DNA Vaccines Protect Against SARS-CoV-2 in Rhesus Macaques, Science-Published Study Reports; Companion Study Suggests Initial Infection with SARS-Cov-2 Protects Against Re-Infection Following Repeat Exposure to the Virus

With nearly 5 million confirmed cases globally and more than 300,000 deaths from COVID-19, much remains unknown about SARS-CoV-2, the virus that causes the disease. Two critical questions are whether vaccines will prevent infection with COVID-19 and whether individuals who have recovered from COVID-19 are protected against re-exposure to the virus. Now, a pair of new studies, led by researchers at Beth Israel Deaconess Medical Center (BIDMC), suggests the answer to these questions is yes, at least in animal models. Results of these studies were published on May 20, 2020 in Science.
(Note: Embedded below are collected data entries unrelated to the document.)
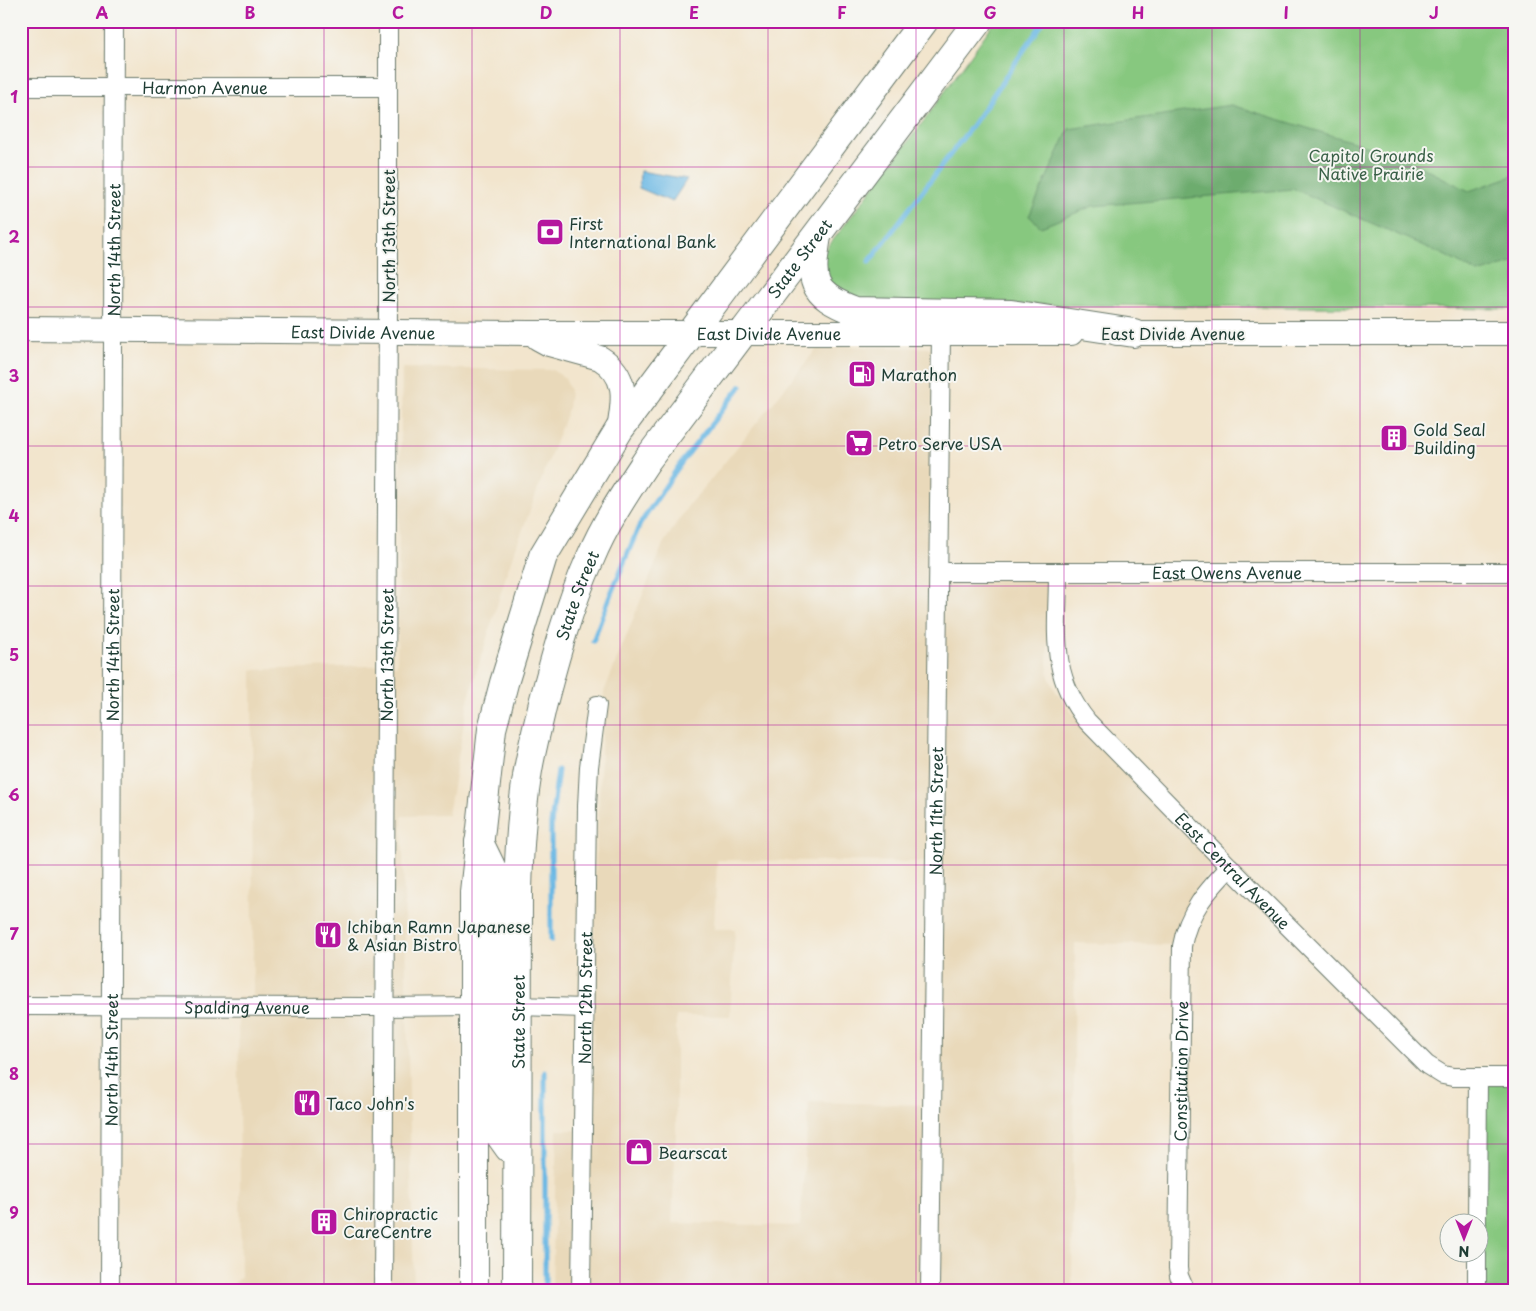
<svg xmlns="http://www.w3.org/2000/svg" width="1536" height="1311" viewBox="0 0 1536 1311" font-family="'Playpen Sans',sans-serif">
  <rect width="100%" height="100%" fill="#f6f6f2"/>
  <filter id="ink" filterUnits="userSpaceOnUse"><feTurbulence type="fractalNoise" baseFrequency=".02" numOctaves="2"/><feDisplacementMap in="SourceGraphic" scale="10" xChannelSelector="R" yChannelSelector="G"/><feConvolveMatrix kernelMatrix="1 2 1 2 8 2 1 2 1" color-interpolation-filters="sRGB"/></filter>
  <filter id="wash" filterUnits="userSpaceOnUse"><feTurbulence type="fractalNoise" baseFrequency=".0096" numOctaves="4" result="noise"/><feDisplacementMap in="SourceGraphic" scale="20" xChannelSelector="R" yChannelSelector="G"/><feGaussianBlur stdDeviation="1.12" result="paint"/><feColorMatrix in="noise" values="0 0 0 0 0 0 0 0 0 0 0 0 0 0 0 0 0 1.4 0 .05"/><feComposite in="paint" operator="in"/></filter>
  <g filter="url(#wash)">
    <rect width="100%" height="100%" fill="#f2e5cd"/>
    <path fill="#e9d9ba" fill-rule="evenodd" d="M819 346 933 348 931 579 1051 580 1047 663 1049 677 1056 692 1073 714 1214 865 1179 917 1172 945 1075 943 1072 1290H552L557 1130 592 1131 596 859 604 692 663 544 690 503 704 488ZM717 860 928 862 925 1105 809 1102 800 1226 672 1223 676 1132V1016H730L735 929H714Z
      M402 368 552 370 565 378 570 391 568 409 509 566 468 700 448 815 402 816 414 1290H229L241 1276 238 997H253L252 670 397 665Z"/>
    <path fill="#87c87f" stroke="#53825a" d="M995 21H1515V309L846 303 819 281 821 256 926 118Z
      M1478 1077H1515V1290H1476L1478 1254Z"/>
    <path fill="#6dac6e" stroke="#467451" d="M1231 105 1400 156 1469 191 1515 175V262L1478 273 1442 254 1294 189 1093 206 1041 227 1029 216 1069 129Z"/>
    <path fill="#6bb8e4" stroke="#457a8c" d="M640 171 687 179 672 202 639 188Z"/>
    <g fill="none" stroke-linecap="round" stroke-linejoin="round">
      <path stroke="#6bb8e4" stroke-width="5" d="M869 262 974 123 1044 21
        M593 641 610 596 640 524 681 463 741 386
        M551 940V824L558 770
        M545 1072V1290"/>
    </g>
  </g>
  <g filter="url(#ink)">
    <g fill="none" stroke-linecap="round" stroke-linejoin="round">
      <defs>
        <g id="street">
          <path id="s1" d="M21 87H388"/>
          <path id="s2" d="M939 572H1515"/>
          <path id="s3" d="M1058 572C1058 629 1048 673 1087 721L1260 898 1427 1065 1443 1075 1453 1077H1515"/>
          <path id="s4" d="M21 1006 384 1007 474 1006"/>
          <path d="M517 1006 585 1008"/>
          <path d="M1477 1224 1478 1077"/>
          <path id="s5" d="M110 1290 114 21"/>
          <path id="s6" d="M383 1290 388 304V21"/>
          <path id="s7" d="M581 1290 587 806 589 767 597 705"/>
          <path id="s8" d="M930 1290 941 332"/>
          <path id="s9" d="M1185 1290 1179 1276 1178 1268 1182 946C1188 912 1207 891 1230 867"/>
          <path d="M1477 1290V1254"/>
        </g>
        <g id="secondary">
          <path id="s10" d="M21 329 530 333H1071"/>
          <path d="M1117 333H1515"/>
          <path d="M538 338 549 344 600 358C629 376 624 400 619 430"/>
        </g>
        <g id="primary">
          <path d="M817 236C810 280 809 294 855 311L1011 314 1134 333"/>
          <path d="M479 842 496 877 495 973 497 990 499 998 506 1004 517 1006"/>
          <path d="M474 1006C486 1007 492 1007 497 1018L499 1134 509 1148"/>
          <path d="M474 1290V892L492 729 504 683 543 556 619 430 924 21"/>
          <path id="s11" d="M517 1290 518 891C519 853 521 815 527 777 530 754 537 730 542 707 555 657 569 606 590 559 605 523 626 492 647 460L978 21"/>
        </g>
      </defs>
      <use href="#street" stroke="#69786a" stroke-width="20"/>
      <use href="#secondary" stroke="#69786a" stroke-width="26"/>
      <use href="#primary" stroke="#69786a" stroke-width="30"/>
      <use href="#street" stroke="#fff" stroke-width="18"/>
      <use href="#secondary" stroke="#fff" stroke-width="24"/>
      <use href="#primary" stroke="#fff" stroke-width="28"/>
    </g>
  </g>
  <path fill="none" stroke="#b5179e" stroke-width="1" stroke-opacity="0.55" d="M176 21V1290M324 21V1290M472 21V1290M620 21V1290M768 21V1290M916 21V1290M1064 21V1290M1212 21V1290M1360 21V1290M21 167H1515M21 307H1515M21 446H1515M21 586H1515M21 725H1515M21 865H1515M21 1004H1515M21 1144H1515"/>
  <defs>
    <symbol id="bank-square" viewBox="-11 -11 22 22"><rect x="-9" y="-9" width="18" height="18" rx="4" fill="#b5179e" stroke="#f6f6f2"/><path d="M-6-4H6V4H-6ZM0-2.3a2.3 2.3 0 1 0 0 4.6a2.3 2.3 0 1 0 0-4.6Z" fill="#fff"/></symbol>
    <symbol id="fuel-square" viewBox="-11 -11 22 22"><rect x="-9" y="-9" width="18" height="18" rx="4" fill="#b5179e" stroke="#f6f6f2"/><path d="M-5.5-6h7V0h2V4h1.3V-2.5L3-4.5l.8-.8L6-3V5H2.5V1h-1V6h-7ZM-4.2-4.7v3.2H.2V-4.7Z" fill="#fff"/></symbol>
    <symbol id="building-square" viewBox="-11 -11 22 22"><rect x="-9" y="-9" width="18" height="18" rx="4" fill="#b5179e" stroke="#f6f6f2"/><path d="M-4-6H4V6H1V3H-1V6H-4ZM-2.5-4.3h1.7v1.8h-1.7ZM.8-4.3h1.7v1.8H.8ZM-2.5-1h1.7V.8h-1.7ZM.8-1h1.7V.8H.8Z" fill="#fff"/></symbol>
    <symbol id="supermarket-square" viewBox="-11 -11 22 22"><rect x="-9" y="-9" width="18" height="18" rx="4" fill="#b5179e" stroke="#f6f6f2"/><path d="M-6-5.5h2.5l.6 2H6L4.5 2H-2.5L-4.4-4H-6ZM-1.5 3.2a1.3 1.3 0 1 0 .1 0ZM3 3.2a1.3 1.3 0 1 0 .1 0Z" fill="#fff"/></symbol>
    <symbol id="restaurant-square" viewBox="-11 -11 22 22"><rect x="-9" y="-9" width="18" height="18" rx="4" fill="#b5179e" stroke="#f6f6f2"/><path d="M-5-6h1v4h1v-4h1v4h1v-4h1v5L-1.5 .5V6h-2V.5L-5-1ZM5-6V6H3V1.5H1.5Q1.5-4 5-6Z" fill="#fff"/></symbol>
    <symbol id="shop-square" viewBox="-11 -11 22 22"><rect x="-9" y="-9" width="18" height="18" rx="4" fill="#b5179e" stroke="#f6f6f2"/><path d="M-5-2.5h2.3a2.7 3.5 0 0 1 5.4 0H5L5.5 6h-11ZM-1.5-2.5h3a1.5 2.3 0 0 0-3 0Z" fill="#fff"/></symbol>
  </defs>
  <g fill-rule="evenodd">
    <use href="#bank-square" x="534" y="216" width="32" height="32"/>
    <use href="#fuel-square" x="846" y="358" width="32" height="32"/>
    <use href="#building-square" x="1378" y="422" width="32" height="32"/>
    <use href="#supermarket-square" x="843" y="427" width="32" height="32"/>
    <use href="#restaurant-square" x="312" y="919" width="32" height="32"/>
    <use href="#restaurant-square" x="291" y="1087" width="32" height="32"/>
    <use href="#shop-square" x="623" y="1136" width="32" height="32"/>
    <use href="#building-square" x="308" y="1206" width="32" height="32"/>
  </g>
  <g text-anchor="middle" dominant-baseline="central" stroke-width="4" stroke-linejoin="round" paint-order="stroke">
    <g font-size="16" fill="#1f3d34" stroke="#f6f6f2">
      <text stroke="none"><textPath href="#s1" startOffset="184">Harmon Avenue</textPath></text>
      <text transform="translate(388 236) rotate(-90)">North 13th Street</text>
      <text stroke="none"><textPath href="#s5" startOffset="1040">North 14th Street</textPath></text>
      <text stroke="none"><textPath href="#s11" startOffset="1108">State Street</textPath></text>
      <text stroke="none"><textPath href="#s10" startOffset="342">East Divide Avenue</textPath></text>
      <text stroke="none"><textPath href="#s10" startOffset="748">East Divide Avenue</textPath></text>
      <text x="1173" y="333">East Divide Avenue</text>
      <text stroke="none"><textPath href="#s2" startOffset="288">East Owens Avenue</textPath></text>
      <text stroke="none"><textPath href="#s11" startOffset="702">State Street</textPath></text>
      <text stroke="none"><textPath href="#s6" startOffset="635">North 13th Street</textPath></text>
      <text stroke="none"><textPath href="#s5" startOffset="635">North 14th Street</textPath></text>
      <text stroke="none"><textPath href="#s8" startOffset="479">North 11th Street</textPath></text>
      <text stroke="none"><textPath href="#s3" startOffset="365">East Central Avenue</textPath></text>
      <text stroke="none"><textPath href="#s7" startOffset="292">North 12th Street</textPath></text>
      <text stroke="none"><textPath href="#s4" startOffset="226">Spalding Avenue</textPath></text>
      <text stroke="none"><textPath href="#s11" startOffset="268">State Street</textPath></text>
      <text stroke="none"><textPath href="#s5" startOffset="230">North 14th Street</textPath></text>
      <text stroke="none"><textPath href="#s9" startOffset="220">Constitution Drive</textPath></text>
    </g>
    <g font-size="16" fill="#396047" stroke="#f6f6f2">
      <text x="1371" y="155">Capitol Grounds<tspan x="1371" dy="18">Native Prairie</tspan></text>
    </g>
    <g font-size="16" fill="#1f3d34" stroke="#f6f6f2" text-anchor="start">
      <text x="569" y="223">First<tspan x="569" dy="18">International Bank</tspan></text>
      <text x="881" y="374">Marathon</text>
      <text x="1413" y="429">Gold Seal<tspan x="1413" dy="18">Building</tspan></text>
      <text x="878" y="443">Petro Serve USA</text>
      <text x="347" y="926">Ichiban Ramn Japanese<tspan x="347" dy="18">&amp; Asian Bistro</tspan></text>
      <text x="326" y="1103">Taco John's</text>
      <text x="658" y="1152">Bearscat</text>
      <text x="343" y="1213">Chiropractic<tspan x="343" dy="18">CareCentre</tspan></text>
    </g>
  </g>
  <rect width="1536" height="1311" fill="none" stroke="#f6f6f2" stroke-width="55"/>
  <g transform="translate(1464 1238) rotate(180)"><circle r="24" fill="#f6f6f2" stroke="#a0aca6"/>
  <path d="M0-4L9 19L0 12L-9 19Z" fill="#b5179e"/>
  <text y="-8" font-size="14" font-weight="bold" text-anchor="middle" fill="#1f3d34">N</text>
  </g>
  <rect x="28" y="28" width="1480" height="1256" fill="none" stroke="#b5179e" stroke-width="2"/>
  <g font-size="16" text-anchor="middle" font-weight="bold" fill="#b5179e">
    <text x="102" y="19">A</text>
    <text x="250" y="19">B</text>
    <text x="398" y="19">C</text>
    <text x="546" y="19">D</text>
    <text x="694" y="19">E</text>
    <text x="842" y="19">F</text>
    <text x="990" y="19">G</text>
    <text x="1138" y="19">H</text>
    <text x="1286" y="19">I</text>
    <text x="1434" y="19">J</text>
    <text x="14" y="103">1</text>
    <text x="14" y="243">2</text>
    <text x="14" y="382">3</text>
    <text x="14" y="522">4</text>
    <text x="14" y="661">5</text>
    <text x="14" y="801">6</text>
    <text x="14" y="940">7</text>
    <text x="14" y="1080">8</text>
    <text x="14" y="1219">9</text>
  </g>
</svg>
The titles of the two open-access articles are “DNA Vaccine Protection Against SARS-CoV-2 in Rhesus Macaques,” and “SARS-CoV-2 Infection Protects Against Rechallenge in Rhesus Macaques.” “The global COVID-19 pandemic has made the development of a vaccine a top biomedical priority, but very little is currently known about protective immunity to the SARS-CoV-2 virus,” said senior author Dan H. Barouch (photo), MD, PhD, Director of the Center for Virology and Vaccine Research at BIDMC. “In these two studies, we demonstrate in rhesus macaques that prototype vaccines protected against SARS-CoV-2 infection and that SARS-CoV-2 infection protected against re-exposure.” In the first study, the team found that six candidate DNA vaccines--each formulation using a different variant of the key viral protein--induced neutralizing antibody responses and protected against SARS-CoV-2 in rhesus macaques. Dr. Barouch and colleagues, who began working toward a COVID-19 vaccine in mid-January when Chinese scientists released the SARS-CoV-2 genome, developed a series of candidate DNA vaccines expressing variants of the spike protein, the part used by the virus to invade human cells and a key target for protective antibodies.